LIST OF TASKS:
1/ In the bug report on the flaky preload test below, how many of the 100 runs failed with 72 concurrent tasks?
2/ Continue the bug report on the flaky preload test below from the point where it stops.

PASSAGE TO READ:
* * * *
New issue
Advanced search Search tips

Issue 904389 link

Starred by 1 user

Issue metadata

Status: Available
Owner: ----
Cc:
Components:
EstimatedDays: ----
NextAction: ----
OS: ----
Pri: 3
Type: Bug



Sign in to add a comment

http/tests/preload/delaying_onload_link_preload_after_discovery.html is flaky under heavy load

Project Member Reported by leszeks@chromium.org, Nov 12

Issue description

Running http/tests/preload/delaying_onload_link_preload_after_discovery.html in multiple content shells in parallel increases its flakiness from 0% to 50% (on my machine).

Example using GNU parallel:

2 concurrent tasks
$ parallel -j2 ': {}; out/Release/content_shell --run-web-tests --reset-shell-between-tests --single-process -- http://127.0.0.1:8000/preload/delaying_onload_link_preload_after_discovery.html 2>/dev/null | rg "PASS|FAIL"' ::: {1..100} | sort | uniq -c
    100 PASS Makes sure link preload preloaded resources are delaying onload after discovery

72 concurrent tasks
$ parallel -j72 ': {}; out/Release/content_shell --run-web-tests --reset-shell-between-tests --single-process -- http://127.0.0.1:8000/preload/delaying_onload_link_preload_after_discovery.html 2>/dev/null | rg "PASS|FAIL"' ::: {1..100} | sort | uniq -c
     49 FAIL Makes sure link preload preloaded resources are delaying onload after discovery assert_equals: expected 4 but got 5
     51 PASS Makes sure link preload preloaded resources are delaying onload after discovery

This flakiness seems to also be exposed by script resource controlled script streaming, with the same failure error message. Tracing suggests that in this test, resources/slow-script.pl?delay=200 is loaded twice (presumably once for the link tag, once for the injected script tag).
 
A bit of printf-debugging suggests that this is because the script is being reloaded, because Resource::HasCacheControlNoStoreHeader() is returning true (?!)

Positive case:
URL: http://127.0.0.1:8000/resources/slow-script.pl?delay=200 (link preload, no matching preload)
RequestResource: http://127.0.0.1:8000/resources/slow-script.pl?delay=200 kLoad
URL: http://127.0.0.1:8000/resources/slow-script.pl?delay=200 (link preload matched)
RequestResource: http://127.0.0.1:8000/resources/slow-script.pl?delay=200 kUse
URL: http://127.0.0.1:8000/resources/slow-script.pl?delay=200 (not link preload, preload matched)
RequestResource: http://127.0.0.1:8000/resources/slow-script.pl?delay=200 kUse
URL: http://127.0.0.1:8000/resources/slow-script.pl?delay=200 (not link preload, no matching preload)
RequestResource: http://127.0.0.1:8000/resources/slow-script.pl?delay=200 kUse
PASS Makes sure link preload preloaded resources are delaying onload after discovery

Negative case:
URL: http://127.0.0.1:8000/resources/slow-script.pl?delay=200 (link preload, no matching preload)
* * * *
ENTRIES SHOWN:
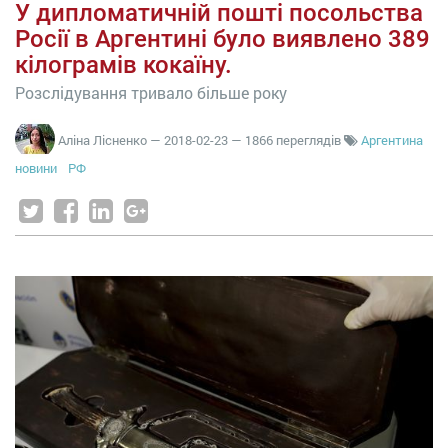
У дипломатичній пошті посольства
Росії в Аргентині було виявлено 389
кілограмів кокаїну.
Розслідування тривало більше року
Аліна Лісненко
—
2018-02-23
— 1866 переглядів
Аргентина
новини
РФ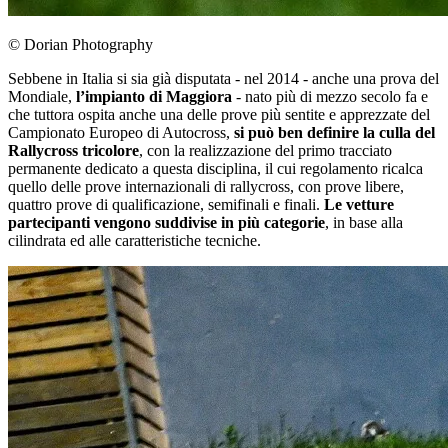
© Dorian Photography
Sebbene in Italia si sia già disputata - nel 2014 - anche una prova del
Mondiale,
l’impianto di Maggiora
- nato più di mezzo secolo fa e
che tuttora ospita anche una delle prove più sentite e apprezzate del
Campionato Europeo di Autocross,
si può ben definire la culla del
Rallycross tricolore
, con la realizzazione del primo tracciato
permanente dedicato a questa disciplina, il cui regolamento ricalca
quello delle prove internazionali di rallycross, con prove libere,
quattro prove di qualificazione, semifinali e finali.
Le vetture
partecipanti vengono suddivise in più categorie
, in base alla
cilindrata ed alle caratteristiche tecniche.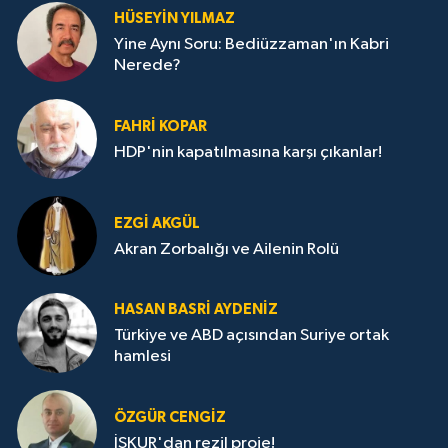
HÜSEYIN YILMAZ
Yine Aynı Soru: Bediüzzaman'ın Kabri
Nerede?
FAHRI KOPAR
HDP'nin kapatılmasına karşı çıkanlar!
EZGI AKGÜL
Akran Zorbalığı ve Ailenin Rolü
HASAN BASRI AYDENIZ
Türkiye ve ABD açısından Suriye ortak
hamlesi
ÖZGÜR CENGIZ
İŞKUR'dan rezil proje!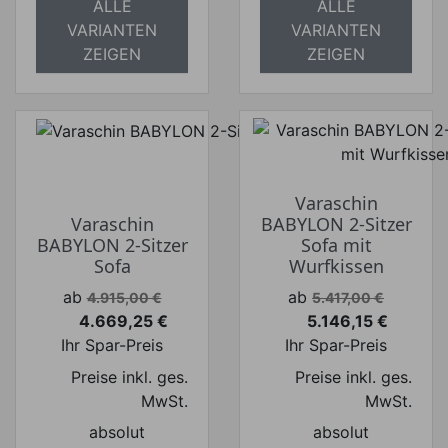
ALLE
ALLE
VARIANTEN
VARIANTEN
ZEIGEN
ZEIGEN
Varaschin
Varaschin
BABYLON 2-Sitzer
BABYLON 2-Sitzer
Sofa mit
Sofa
Wurfkissen
Verkaufspreis
Verkaufspreis
ab
ab
4.915,00 €
5.417,00 €
4.669,25 €
5.146,15 €
Preis
Preis
Ihr Spar-Preis
Ihr Spar-Preis
Preise inkl. ges.
Preise inkl. ges.
MwSt.
MwSt.
absolut
absolut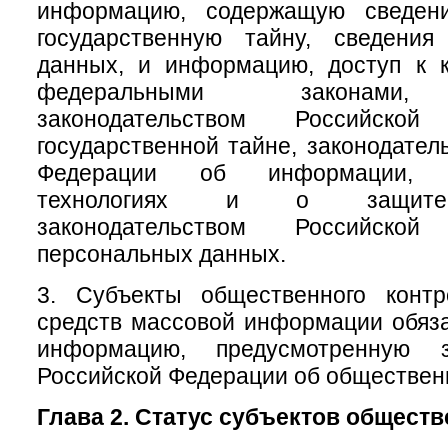
информацию, содержащую сведени
государственную тайну, сведени
данных, и информацию, доступ к к
федеральными законами, 
законодательством Российск
государственной тайне, законодател
Федерации об информации, и
технологиях и о защите
законодательством Российск
персональных данных.
3. Субъекты общественного конт
средств массовой информации обяз
информацию, предусмотренную за
Российской Федерации об обществен
Глава 2. Статус субъектов общест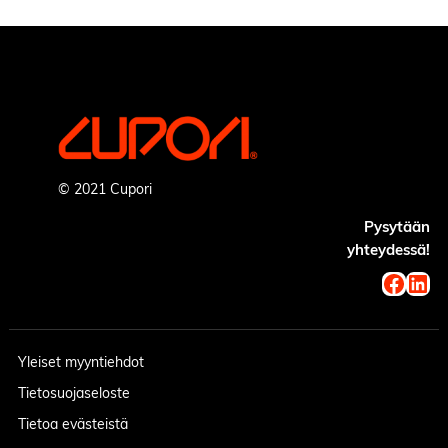
© 2021 Cupori
Pysytään
yhteydessä!
Faceb
Lin
Yleiset myyntiehdot
Tietosuojaseloste
Tietoa evästeistä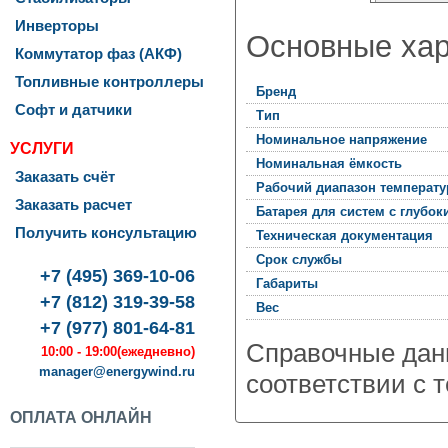
Инверторы
Основные хар
Коммутатор фаз (АКФ)
Топливные контроллеры
Бренд
Софт и датчики
Тип
Номинальное напряжение
УСЛУГИ
Номинальная ёмкость
Заказать счёт
Рабочий диапазон температу
Заказать расчет
Батарея для систем с глубо
Получить консультацию
Техническая документация
Срок службы
rgyWind
076
,
+7 (495) 369-10-06
Габариты
ква
,
+7 (812) 319-39-58
Вес
+7 (977) 801-64-81
оленко,
Справочные дан
10:00 - 19:00
(ежедневно)
manager@energywind.ru
соответствии с 
п.
ОПЛАТА ОНЛАЙН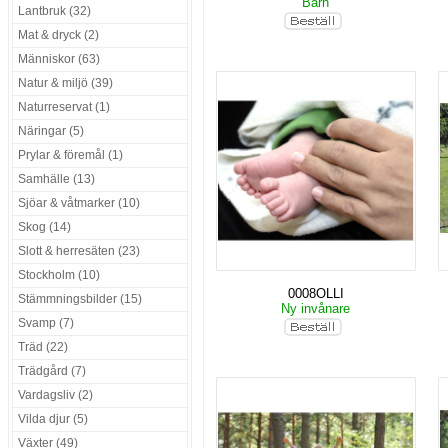
Barn
Lantbruk (32)
Mat & dryck (2)
Människor (63)
Natur & miljö (39)
Naturreservat (1)
Näringar (5)
Prylar & föremål (1)
Samhälle (13)
Sjöar & våtmarker (10)
Skog (14)
Slott & herresäten (23)
Stockholm (10)
0008OLLI
Stämmningsbilder (15)
Ny invånare
Svamp (7)
Träd (22)
Trädgård (7)
Vardagsliv (2)
Vilda djur (5)
Växter (49)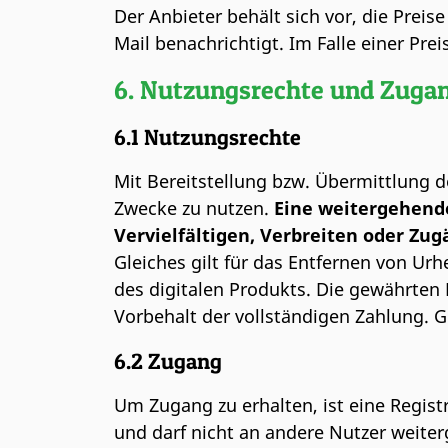
Der Anbieter behält sich vor, die Pre
Mail benachrichtigt. Im Falle einer P
6. Nutzungsrechte und Zuga
6.1 Nutzungsrechte
Mit Bereitstellung bzw. Übermittlung de
Zwecke zu nutzen.
Eine weitergehende
Vervielfältigen, Verbreiten oder Zugä
Gleiches gilt für das Entfernen von U
des digitalen Produkts. Die gewährten
Vorbehalt der vollständigen Zahlung. 
6.2 Zugang
Um Zugang zu erhalten, ist eine Regis
und darf nicht an andere Nutzer weiter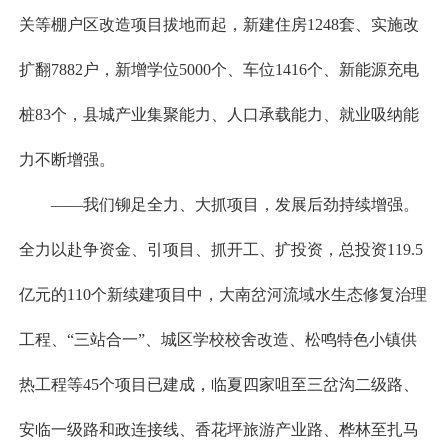
关等棚户区改造项目拔地而起，新建住房1248套、实施改
扩翻7882户，新增学位5000个、车位1416个、新能源充电
桩83个，县城产业集聚能力、人口承载能力、就业吸纳能
力不断增强。
——我们铆足全力、大抓项目，发展后劲持续增强。
全力以赴争资金、引项目、抓开工、扩投资，总投资119.5
亿元的110个新续建项目中，大南岔河流域水生态修复治理
工程、“三站合一”、城区学校校舍改造、松鸣特色小镇供
热工程等45个项目已建成，临夏四家咀至三岔沟二级路、
安临一级路和政连接线、香花坪旅游产业路、桦林至扎马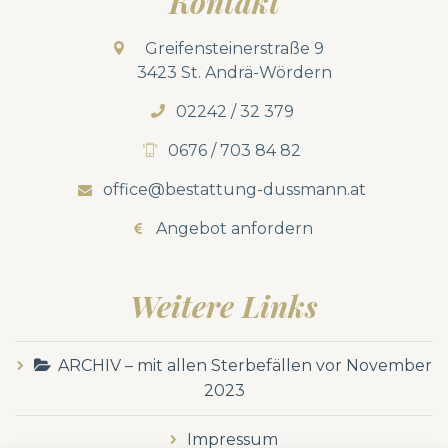
Kontakt
Greifensteinerstraße 9
3423 St. Andrä-Wördern
02242 / 32 379
0676 / 703 84 82
office@bestattung-dussmann.at
Angebot anfordern
Weitere Links
ARCHIV – mit allen Sterbefällen vor November
2023
Impressum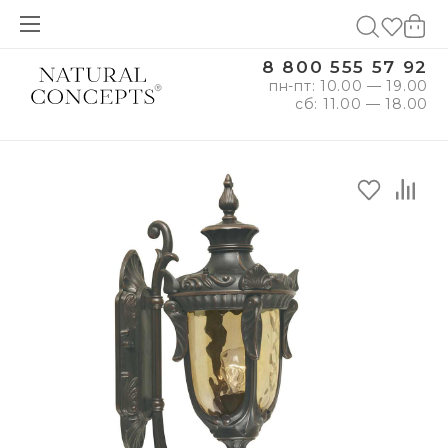
8 800 555 57 92
пн-пт: 10.00 — 19.00
сб: 11.00 — 18.00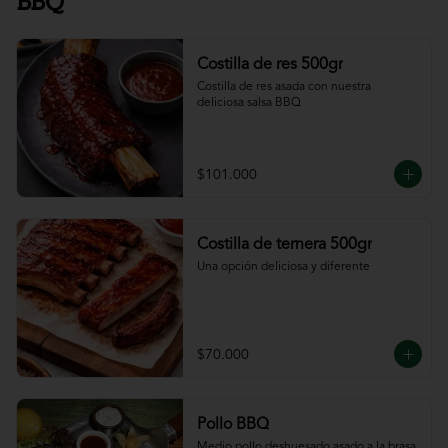
BBQ
Costilla de res 500gr
Costilla de res asada con nuestra 
deliciosa salsa BBQ
$101.000
Costilla de ternera 500gr
Una opción deliciosa y diferente
$70.000
Pollo BBQ
Medio pollo deshuesado asado a la brasa 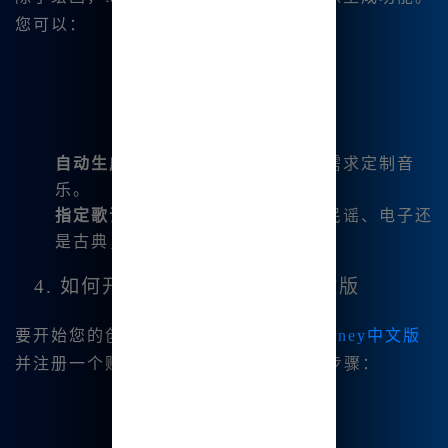
您可以：
自动生成个人音乐清单
：根据您的需求定制音
乐。
指定歌词与多种内置风格
：无论是民谣、电子还
是古典，都可以轻松生成。
4. 如何开始使用Midjourney中文版
要开始您的创作之旅，只需访问
Midjourney中文版
并注册一个账户。以下是一些简单|的🔥步骤：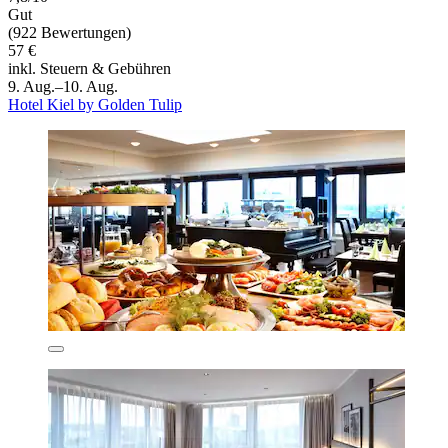
Gut
(922 Bewertungen)
57 €
inkl. Steuern & Gebühren
9. Aug.–10. Aug.
Hotel Kiel by Golden Tulip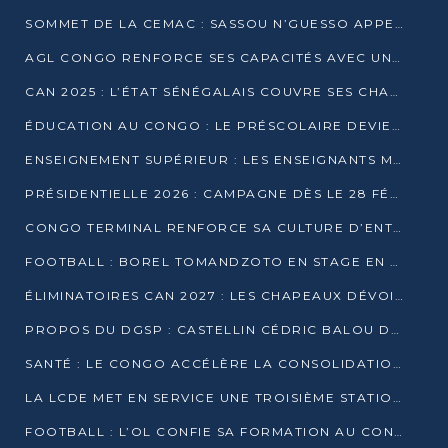
SOMMET DE LA CEMAC : SASSOU N’GUESSO APPELLE À LA VIGILANCE FACE AUX RISQUES ÉCONOMIQUES
AGL CONGO RENFORCE SES CAPACITÉS AVEC UNE GRUE DE 250 TONNES
CAN 2025 : L’ÉTAT SÉNÉGALAIS COUVRE SES CHAMPIONS D’AFRIQUE DE RÉCOMPENSES EXCEPTIONNELLES
ÉDUCATION AU CONGO : LE PRÉSCOLAIRE DEVIENT OBLIGATOIRE, LE BTS CONSACRÉ DIPLÔME D’ÉTAT
ENSEIGNEMENT SUPÉRIEUR : LES ENSEIGNANTS MAINTIENNENT LA GRÈVE ET EXIGENT UN ACCORD ÉCRIT AVEC L’ÉTAT
PRÉSIDENTIELLE 2026 : CAMPAGNE DÈS LE 28 FÉVRIER, SCRUTIN LES 12 ET 15 MARS
CONGO TERMINAL RENFORCE SA CULTURE D’ENTREPRISE AVEC LE PROGRAMME « WIN TOGETHER »
FOOTBALL : BOREL TOMANDZOTO EN STAGE EN ESPAGNE AVEC POLISSYA FC
ÉLIMINATOIRES CAN 2027 : LES CHAPEAUX DÉVOILÉS, LE CONGO FIXÉ SUR SON SORT
PROPOS DU DGSP : CASTELLIN CÉDRIC BALOU DÉNONCE DES PROPOS INTIMIDANTS
SANTÉ : LE CONGO ACCÉLÈRE LA CONSOLIDATION DE L’OFFRE DE SOINS
LA LCDE MET EN SERVICE UNE TROISIÈME STATION D’EAU POTABLE À MFILOU
FOOTBALL : L’OL CONFIE SA FORMATION AU CONGOLAIS CHRISTIAN BASSILA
* * * *
RESULTS FOR THE EXERCISE:
1/ 49

2/
RequestResource: http://127.0.0.1:8000/resources/slow-script.pl?delay=200 kLoad
URL: http://127.0.0.1:8000/resources/slow-script.pl?delay=200 (link preload matched)
RequestResource: http://127.0.0.1:8000/resources/slow-script.pl?delay=200 kUse
URL: http://127.0.0.1:8000/resources/slow-script.pl?delay=200 (not link preload, preload matched)
RequestResource: http://127.0.0.1:8000/resources/slow-script.pl?delay=200 kUse
URL: http://127.0.0.1:8000/resources/slow-script.pl?delay=200 (not link preload, no matching preload)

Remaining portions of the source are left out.